Do the &= and |= operators for bool short-circuit?

When writing code like this in C++:

bool allTrue = true;
allTrue = allTrue && check_foo();
allTrue = allTrue && check_bar();

check_bar() will not be evaluated if check_foo() returned false. This is called short-circuiting or short-circuit evaluation and is part of the lazy evaluation principle.

Does this work with the compound assignment operator &=?

bool allTrue = true;
allTrue &= check_foo();
allTrue &= check_bar(); //what now?

For logical OR replace all & with | and true with false.

From C++11 5.17 Assignment and compound assignment operators:

The behavior of an expression of the form E1 op = E2 is equivalent to E1 = E1 op E2 except that E1 is evaluated only once.

However, you're mixing up logical AND which does short-circuit, and the bitwise AND which never does.

The text snippet &&=, which would be how you would do what you're asking about, is nowhere to be found in the standard. The reason for that is that it doesn't actually exist: there is no logical-and-assignment operator.

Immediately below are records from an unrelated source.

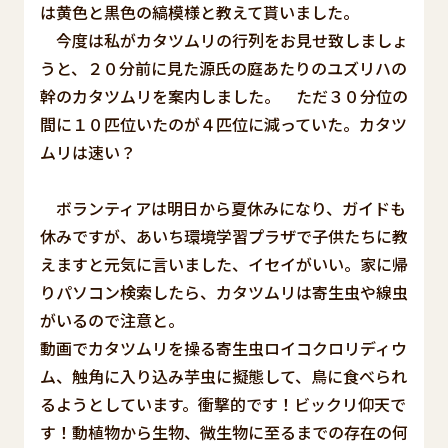
は黄色と黒色の縞模様と教えて貰いました。
今度は私がカタツムリの行列をお見せ致しましょ
うと、２０分前に見た源氏の庭あたりのユズリハの
幹のカタツムリを案内しました。 ただ３０分位の
間に１０匹位いたのが４匹位に減っていた。カタツ
ムリは速い？
ボランティアは明日から夏休みになり、ガイドも
休みですが、あいち環境学習プラザで子供たちに教
えますと元気に言いました、イセイがいい。家に帰
りパソコン検索したら、カタツムリは寄生虫や線虫
がいるので注意と。
動画でカタツムリを操る寄生虫ロイコクロリディウ
ム、触角に入り込み芋虫に擬態して、鳥に食べられ
るようとしています。衝撃的です！ビックリ仰天で
す！動植物から生物、微生物に至るまでの存在の何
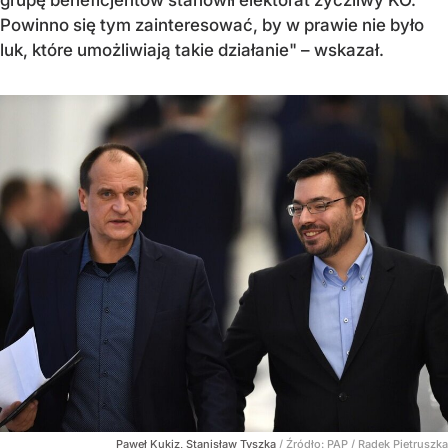
grupę beneficjentów stanowił elektorat życzliwy KO.
Powinno się tym zainteresować, by w prawie nie było
luk, które umożliwiają takie działanie" – wskazał.
Paweł Kukiz, Stanisław Tyszka
/ Źródło:
PAP
/
Radek Pietruszka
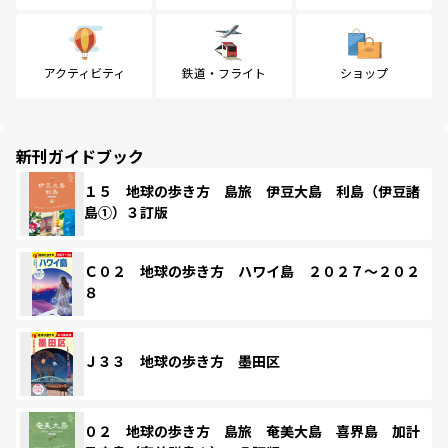
アクティビティ
鉄道・フライト
ショップ
新刊ガイドブック
１５ 地球の歩き方 島旅 伊豆大島 利島（伊豆諸
島①）３訂版
Ｃ０２ 地球の歩き方 ハワイ島 ２０２７～２０２
８
Ｊ３３ 地球の歩き方 墨田区
０２ 地球の歩き方 島旅 奄美大島 喜界島 加計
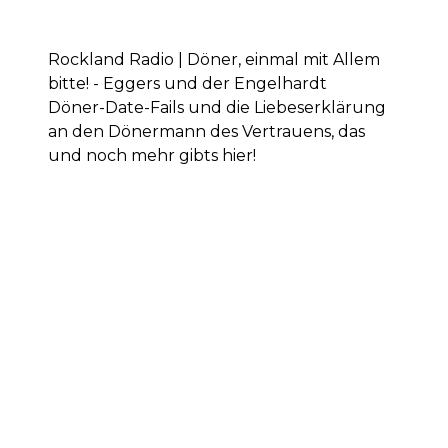
Rockland Radio | Döner, einmal mit Allem
bitte! - Eggers und der Engelhardt
Döner-Date-Fails und die Liebeserklärung
an den Dönermann des Vertrauens, das
und noch mehr gibts hier!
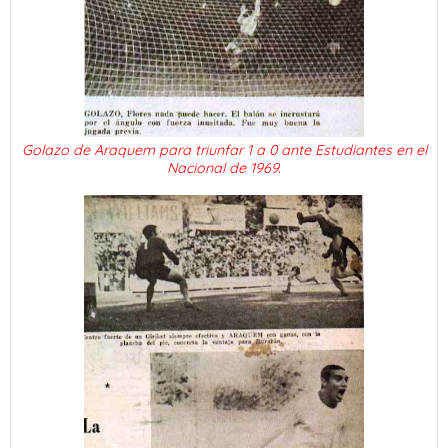
Golazo de Araquem para triunfar 1 a 0 ante Estudiantes en el
Nacional de 1969.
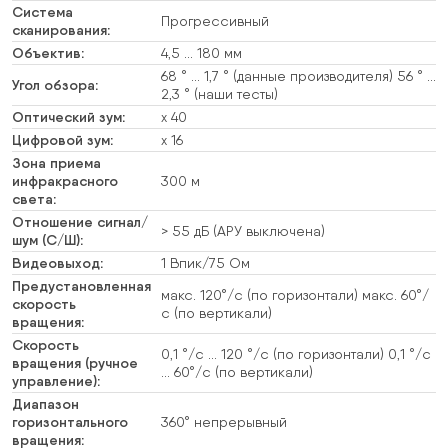
Система
Прогрессивный
сканирования:
Объектив:
4,5 … 180 мм
68 ° … 1,7 ° (данные производителя) 56 ° …
Угол обзора:
2,3 ° (наши тесты)
Оптический зум:
х 40
Цифровой зум:
х 16
Зона приема
инфракрасного
300 м
света:
Отношение сигнал/
> 55 дБ (АРУ выключена)
шум (С/Ш):
Видеовыход:
1 Впик/75 Ом
Предустановленная
макс. 120°/с (по горизонтали) макс. 60°/
скорость
с (по вертикали)
вращения:
Скорость
0,1 °/с … 120 °/с (по горизонтали) 0,1 °/с
вращения (ручное
… 60°/с (по вертикали)
управление):
Диапазон
горизонтального
360° непрерывный
вращения:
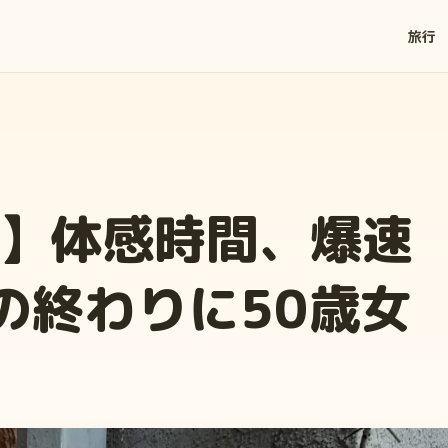
旅行
】体感時間、爆速
の終わりに50歳女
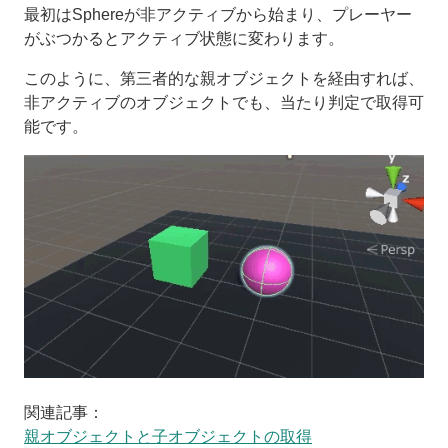
最初はSphereが非アクティブから始まり、プレーヤー
がぶつかるとアクティブ状態に変わります。
このように、第三者的な親オブジェクトを経由すれば、
非アクティブのオブジェクトでも、当たり判定で取得可
能です。
関連記事：
親オブジェクトと子オブジェクトの取得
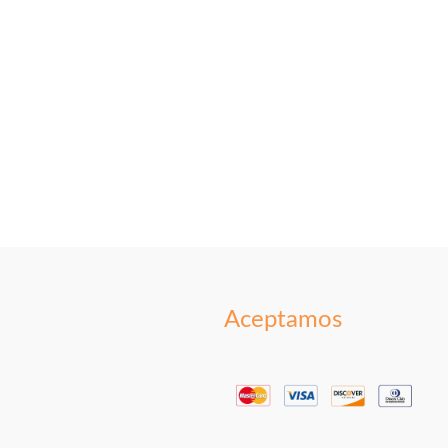
Aceptamos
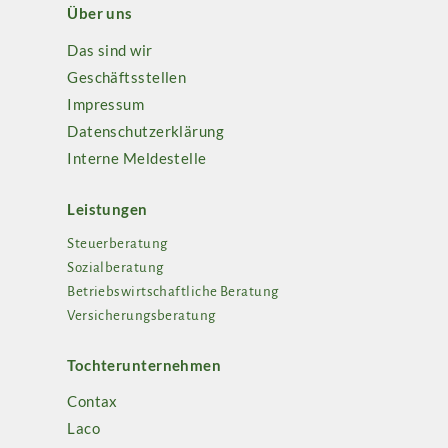
Über uns
Das sind wir
Geschäftsstellen
Impressum
Datenschutzerklärung
Interne Meldestelle
Leistungen
Steuerberatung
Sozialberatung
Betriebswirtschaftliche Beratung
Versicherungsberatung
Tochterunternehmen
Contax
Laco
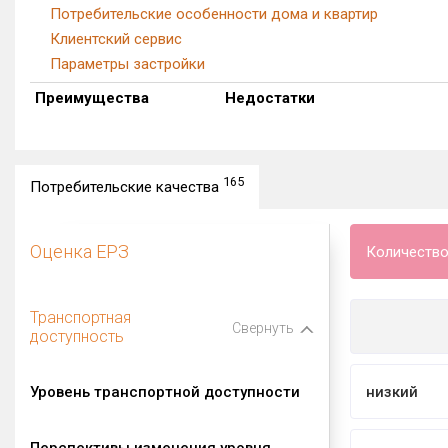
Потребительские особенности дома и квартир
Клиентский сервис
Параметры застройки
Преимущества
Недостатки
165
Потребительские качества
Оценка ЕРЗ
Количество
Транспортная
Свернуть
доступность
Уровень транспортной доступности
низкий
Перспективы изменения уровня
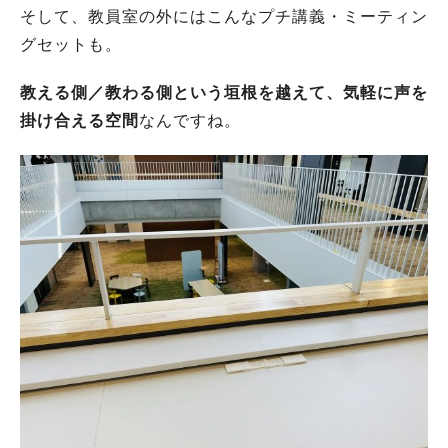
そして、教員室の外にはこんなプチ講義・ミーティン
グセットも。
教える側／教わる側という垣根を越えて、気軽に声を
掛け合える空間
なんですね。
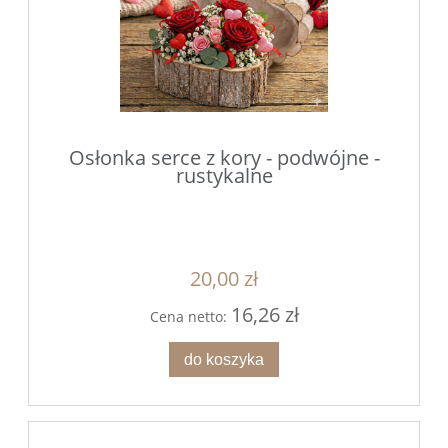
Osłonka serce z kory - podwójne -
rustykalne
20,00 zł
16,26 zł
Cena netto:
do koszyka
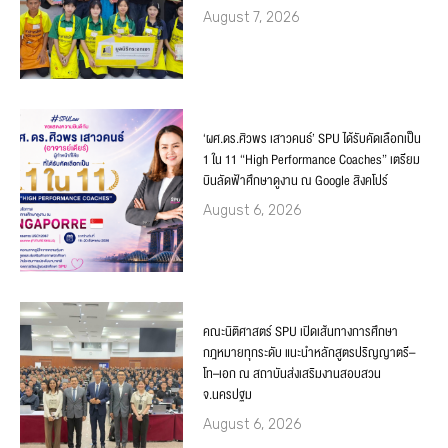
August 7, 2026
‘ผศ.ดร.ศิวพร เสาวคนธ์’ SPU ได้รับคัดเลือกเป็น
1 ใน 11 “High Performance Coaches” เตรียม
บินลัดฟ้าศึกษาดูงาน ณ Google สิงคโปร์
August 6, 2026
คณะนิติศาสตร์ SPU เปิดเส้นทางการศึกษา
กฎหมายทุกระดับ แนะนำหลักสูตรปริญญาตรี–
โท–เอก ณ สถาบันส่งเสริมงานสอบสวน
จ.นครปฐม
August 6, 2026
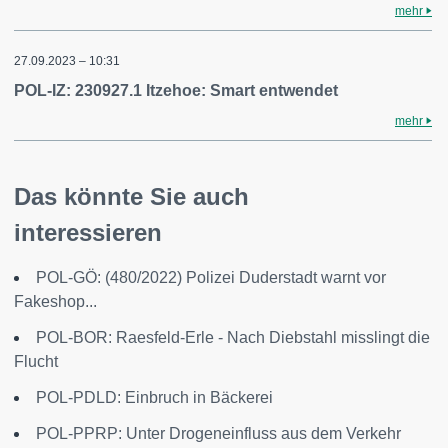
mehr
27.09.2023 – 10:31
POL-IZ: 230927.1 Itzehoe: Smart entwendet
mehr
Das könnte Sie auch
interessieren
POL-GÖ: (480/2022) Polizei Duderstadt warnt vor
Fakeshop...
POL-BOR: Raesfeld-Erle - Nach Diebstahl misslingt die
Flucht
POL-PDLD: Einbruch in Bäckerei
POL-PPRP: Unter Drogeneinfluss aus dem Verkehr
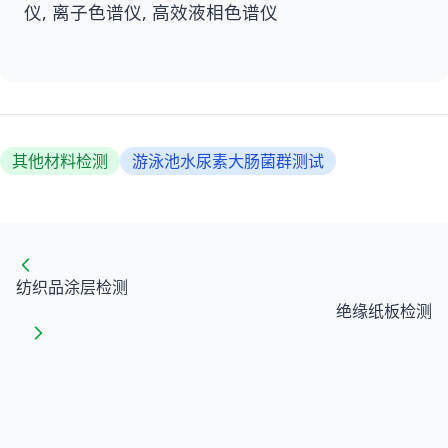
仪, 离子色谱仪, 高效液相色谱仪
其他材料检测
游泳池水尿素大肠菌群测试
纺织品涂层检测
绝缘纸板检测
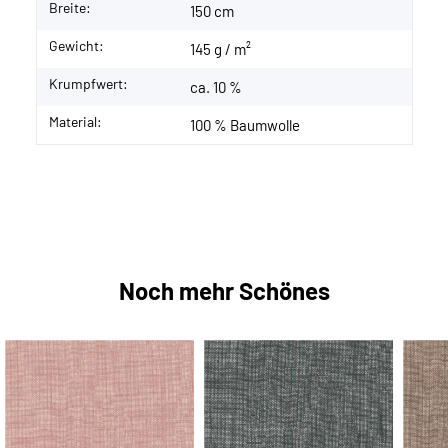
Breite:
150 cm
Gewicht:
145 g / m²
Krumpfwert:
ca. 10 %
Material:
100 % Baumwolle
Noch mehr Schönes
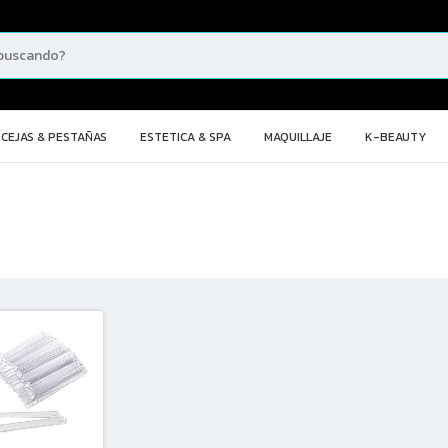
CEJAS & PESTAÑAS
ESTETICA & SPA
MAQUILLAJE
K-BEAUTY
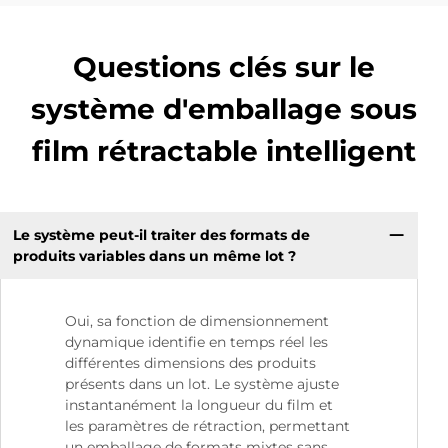
Questions clés sur le
système d'emballage sous
film rétractable intelligent
Le système peut-il traiter des formats de
produits variables dans un même lot ?
Oui, sa fonction de dimensionnement
dynamique identifie en temps réel les
différentes dimensions des produits
présents dans un lot. Le système ajuste
instantanément la longueur du film et
les paramètres de rétraction, permettant
un emballage de formats mixtes sans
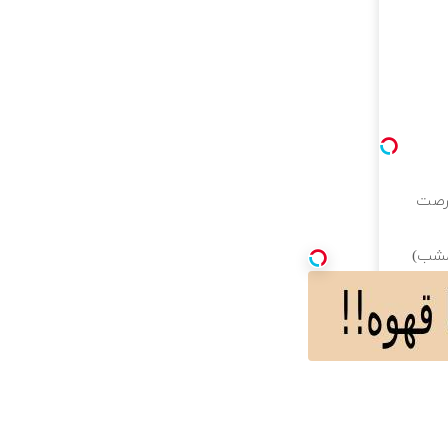
فرصت
امشب)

The short-circuit (i.e. lazy) evaluation is only for logical && and ||. Bitwise & and | evaluate both arguments.

No, they do not cut-short.

Note that the &= and |= operators are formed as &+= and |+=. Bit operators & and | does not perform shortcut evaluation.

Only boolean operators && and || perform it.

It means, that a shortcutting operator would have to be traditionally named &&= and ||=. Some languages provide them. C/C++ does not.